On the final day of July, the S&P 500
is on track for a 3% monthly gain that increases its year-to-date rise to around 19.4%, according to FactSet data, at last check. The Nasdaq Composite
is heading for a 3.9% advance this month, bringing the technology-heavy index’s massive gains so far this year to almost 37%.
On Monday morning, the Nasdaq was on track for its best first seven months of a year since 1975 when the index surged 39.1% over that stretch, according to Dow Jones Market Data. The Nasdaq went on to give up some of those gains in 1975, but still finished the year up almost 30%, FactSet data show.
The S&P 500 was on pace Monday morning for its best performance through the first seven months of a year since 1997, when it gained 28.8% through July, according to Dow Jones Market Data. The index rose 31% in all of 1997, FactSet data show.

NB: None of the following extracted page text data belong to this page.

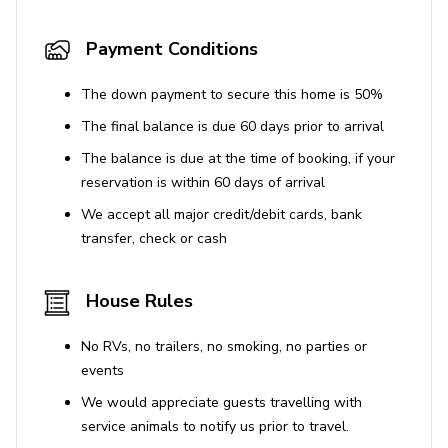
Payment Conditions
The down payment to secure this home is 50%
The final balance is due 60 days prior to arrival
The balance is due at the time of booking, if your
reservation is within 60 days of arrival
We accept all major credit/debit cards, bank
transfer, check or cash
House Rules
No RVs, no trailers, no smoking, no parties or
events
We would appreciate guests travelling with
service animals to notify us prior to travel.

U.S. stocks have been soaring this year after suffering big losses in 2022 as the Federal Reserve aggressively raised interest rates to combat high inflation. The cost of living in the U.S. remains elevated, but it’s been easing even as the economy continues to expand and the Fed slows its rate hikes in 2023.
Read: Citigroup raises S&P 500 target for 2023 on increased chances of ‘soft landing’
Meanwhile, the corporate bond market has been signaling confidence this month in company cash flows, flashing a “green light” for further stock gains this year, according to DataTrek.
While Big Tech stocks have fueled the S&P 500’s gains so far in 2023, there have been signs of the stock-market rally broadening.
Equity and quant strategists at Bank of America said earlier this month in a BofA Global Research note that they expected June’s broadening of the rally to continue in the second half of 2023. That’s after just 25% of stocks outperformed the S&P 500 in the first six months of 2023, marking the narrowest first-half breadth ever, they said in the note.